Insights

Passing Your Bond Issue

By Dan Obrynba

In the early days of my career, school boards and superintendents were more or less trusted by their communities to make decisions about constructing and renovating their buildings. Voter referendums on bond issues passed routinely with little fuss.

But times have changed—today’s voters require robust engagement and transparent visioning to turn out in favor of a bond issue. Through my work with nearly 100 school districts over the course of my career, many of whom required bond issues to generate the revenue they needed, I’ve learned the ins and outs of success at the polls.

Strategic community engagement

The key to having today’s voters approve a bond issue is strategic community engagement and absolute transparency. District leaders, with the help of the design team, need to go out into the community to hold public forums, share their data and solicit feedback. Voters need to see the same data that district leaders are using to make their recommendations: current enrollment and future projections, facility capacities and conditions, the cost to build new schools vs. renovating existing ones, the best curriculum delivery methodology, and exactly how the money will be raised and spent. If community members feel as though the district isn’t being forthright with them, is withholding information or not being completely truthful, it can spell doom for fundraising efforts.

When you share all of the information, communities will usually settle on a sensible approach, and arrive at a solution that fits their needs. There will always be a certain percentage of people voting ‘no’ to new money requests, but there will always be a group in support of improving education, too. The key to the community engagement process is to reach undecided voters to get them on board.

Educational visioning

One common type of pushback received during the community engagement phase is the notion that the old, existing schools were “good enough for me,” i.e., sufficient for voters when they themselves attended the school 20, 30 or more years ago.

This brings us to the practice of educational visioning, a collaborative process used to explore the changing ways in which modern education is being thought about and delivered. It is no longer the line-them-up, teacher-first approach of the past that utilized industrial-age schools consisting chiefly of large, empty hallways with classrooms on either side. Today’s educational philosophy is student-centered and collaborative. Teachers are seen more as coaches guiding students through a learning process in which the students are active participants, and in turn, their spaces need to support this. Modern learning environments now consist of flexible spaces that offer a variety of options such as huddle spaces where students can get together for cooperative lessons, quiet places for individual study and hallways that become break-out teaming areas that are observable by the teacher.

Visioning sessions can help districts and communities rethink what’s possible.

Educational visioning means collaborating with the community to think about how you’re delivering the curriculum today, and how you’d like to deliver it in the future. It is incumbent upon school district leaders seeking a bond issue to help the community understand how the learning environment has evolved to accommodate more effective learning styles.

Open book approach

On a recent bond issue campaign, the school district declined our recommendations to be proactive in community engagement and educational visioning. As a result, voters turned down their referendum by a staggering 3 to 1 margin.
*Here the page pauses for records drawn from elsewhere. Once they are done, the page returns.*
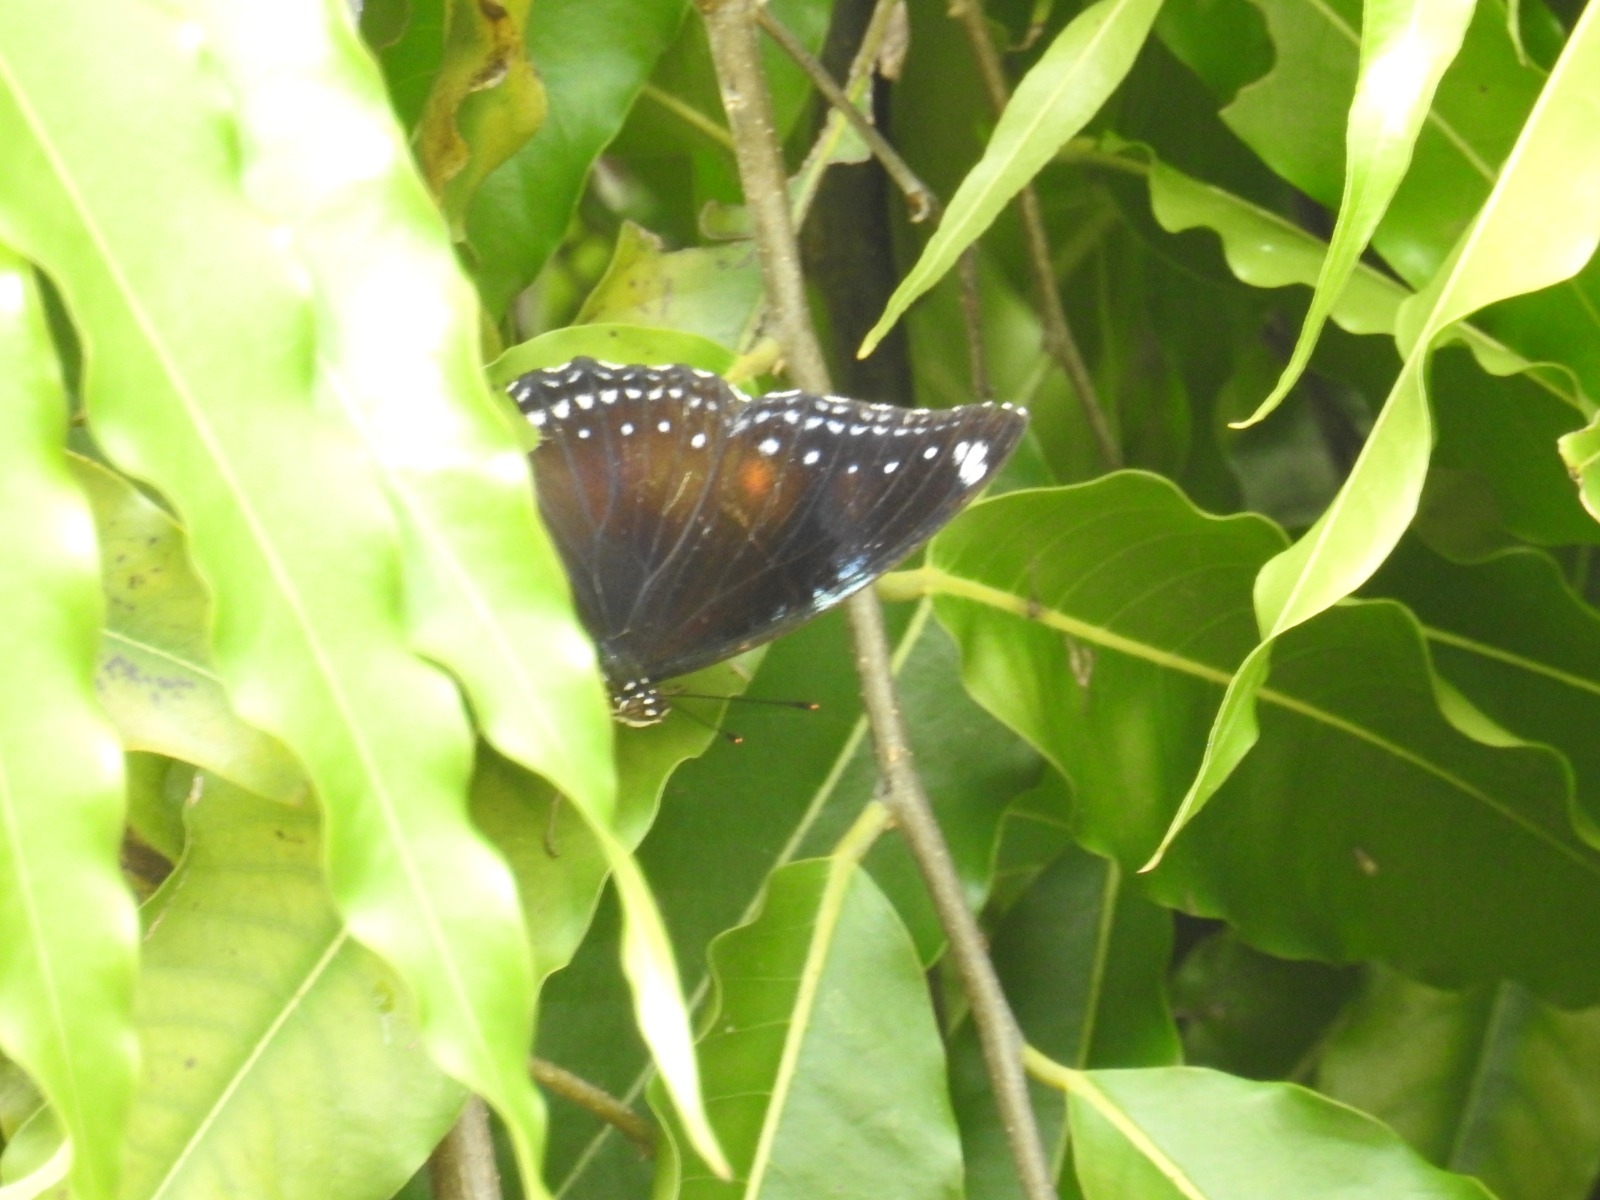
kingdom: Animalia
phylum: Arthropoda
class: Insecta
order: Lepidoptera
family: Nymphalidae
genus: Hypolimnas
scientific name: Hypolimnas bolina
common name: Great eggfly
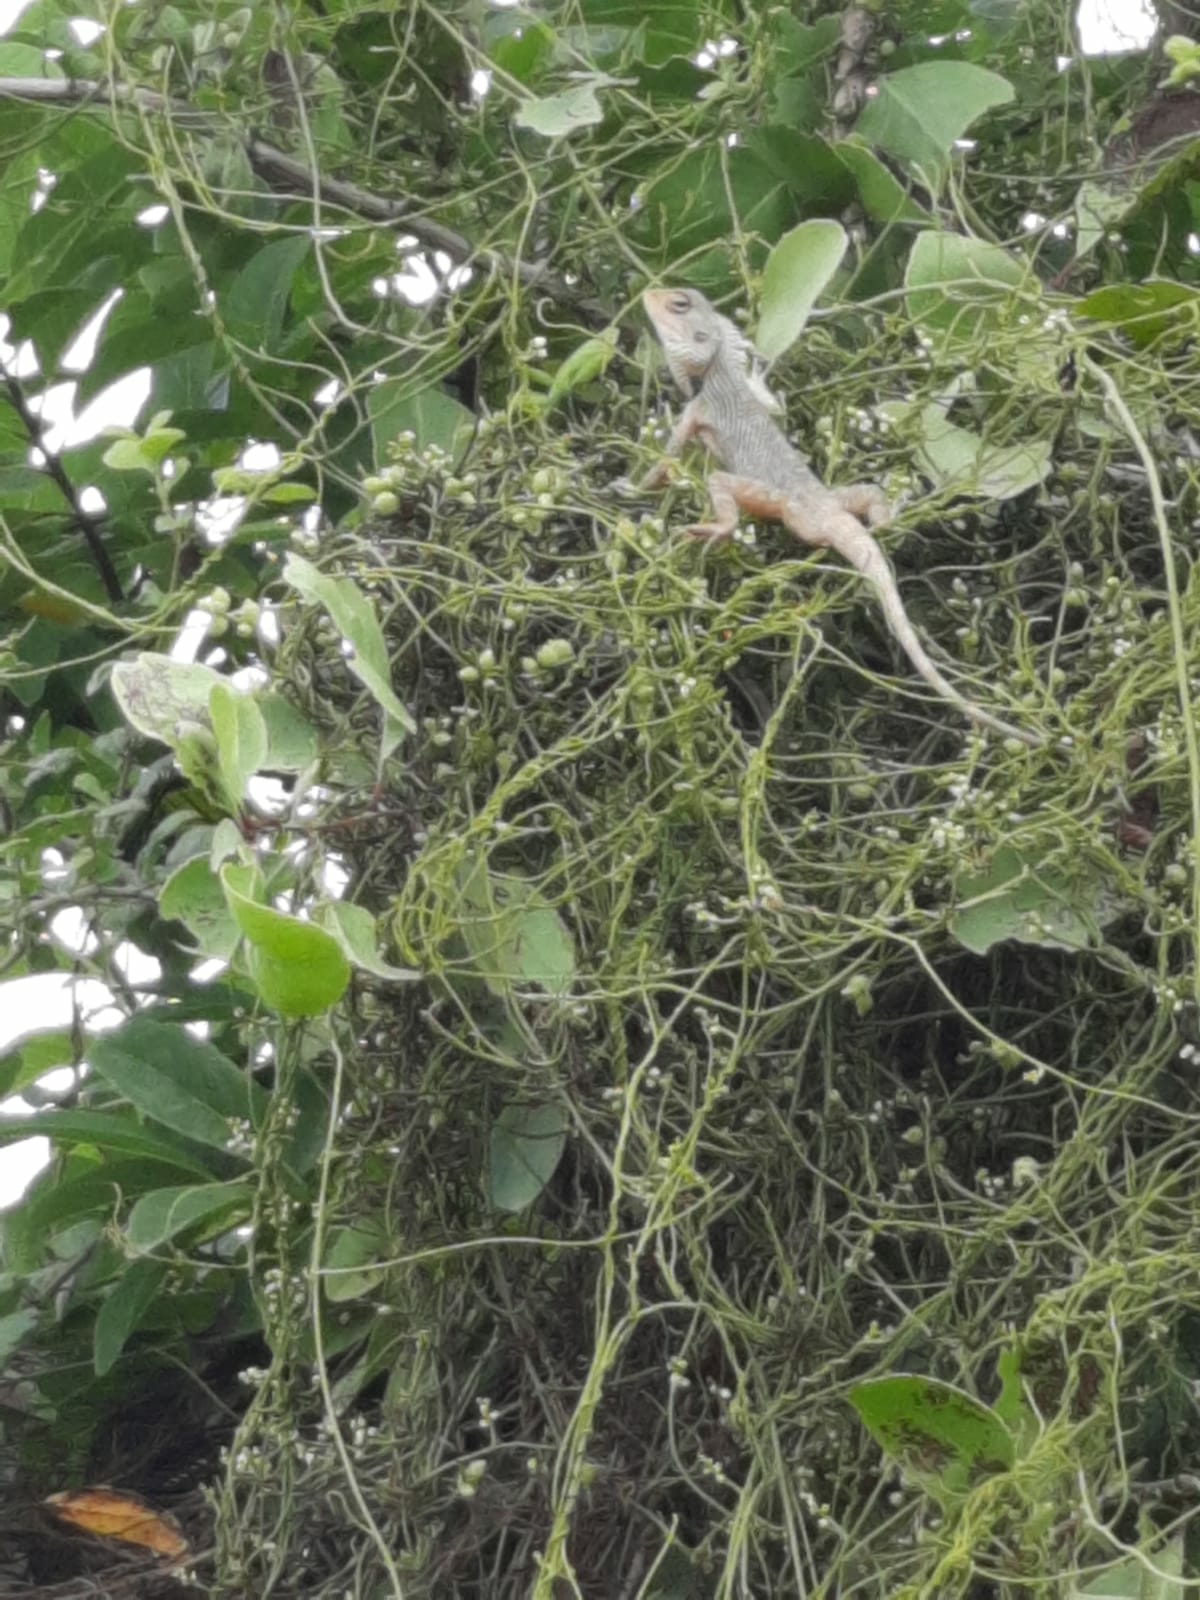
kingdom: Animalia
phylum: Chordata
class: Squamata
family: Agamidae
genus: Calotes
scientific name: Calotes versicolor
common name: Oriental garden lizard
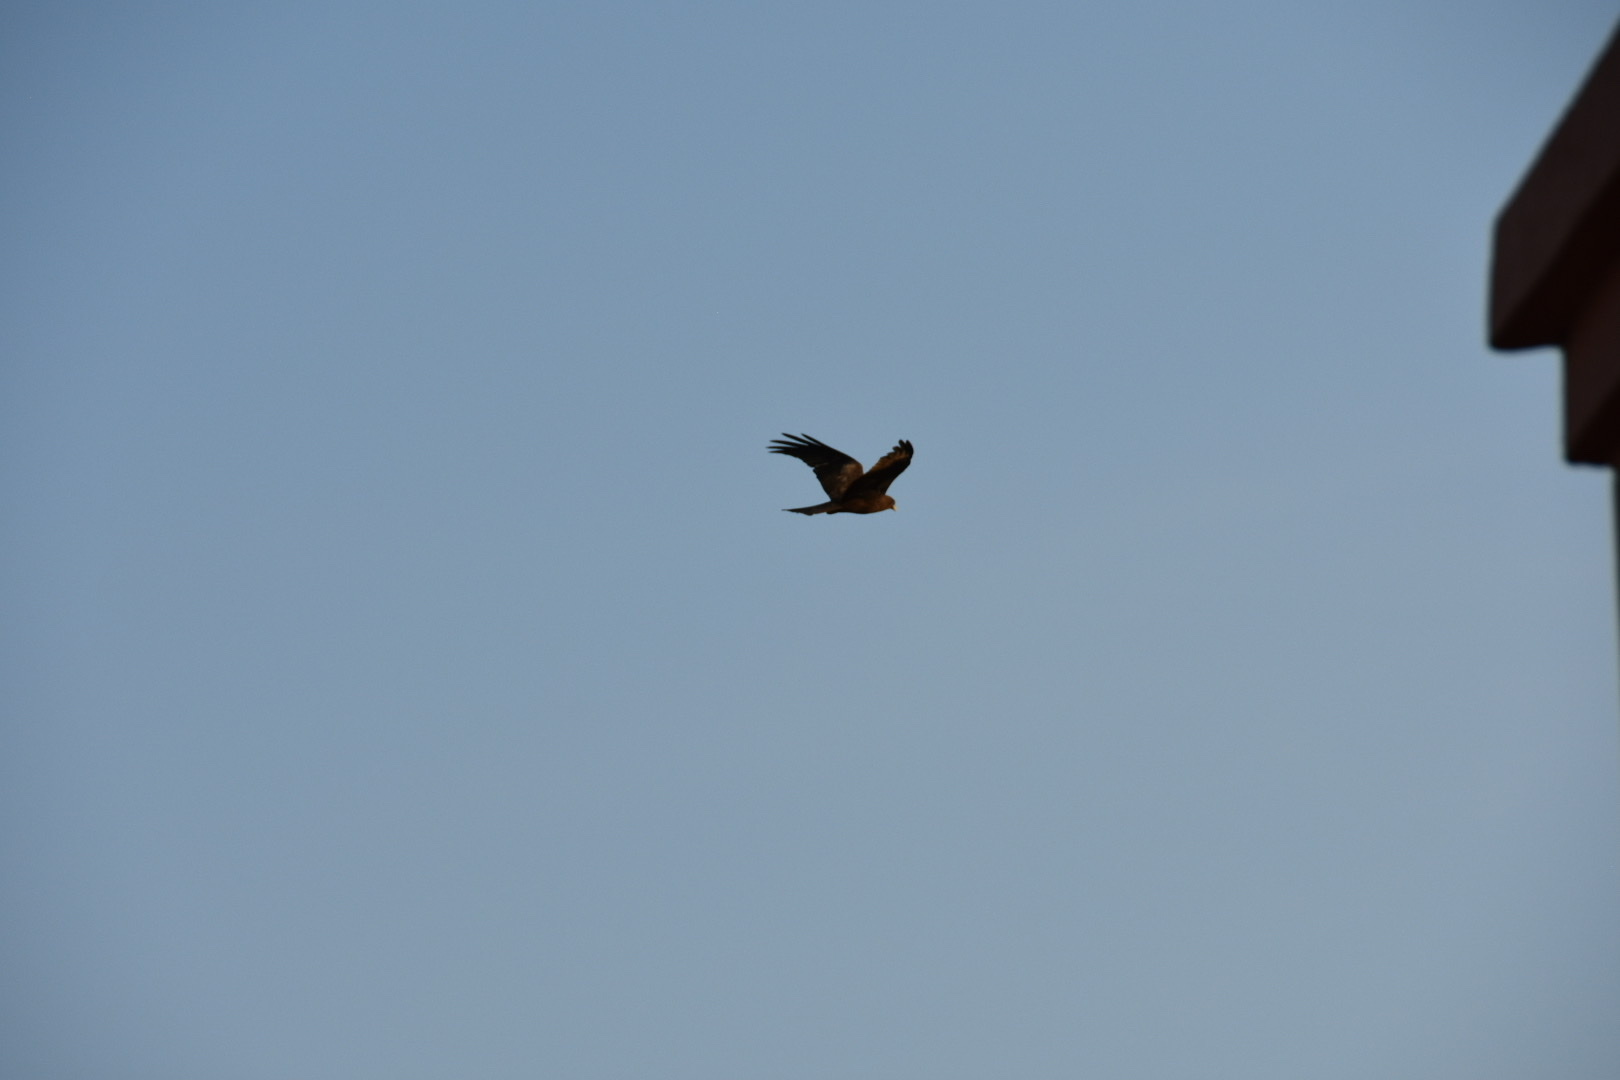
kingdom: Animalia
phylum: Chordata
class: Aves
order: Accipitriformes
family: Accipitridae
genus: Milvus
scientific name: Milvus migrans
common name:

But once they regrouped, did the essential legwork to involve the voters and were transparent about their needs and plans to address them, their second bond issue passed favorably. All of this, from initial rejection to community engagement to a positive vote, transpired within the space of a single academic year.

I believe that you cannot sell a bad idea, and communities won’t accept a school bond issue if they don’t understand its benefits. But with strategic engagement, educational visioning and an open book approach, school districts can have greater success when they ask for the financial support they need to improve their facilities.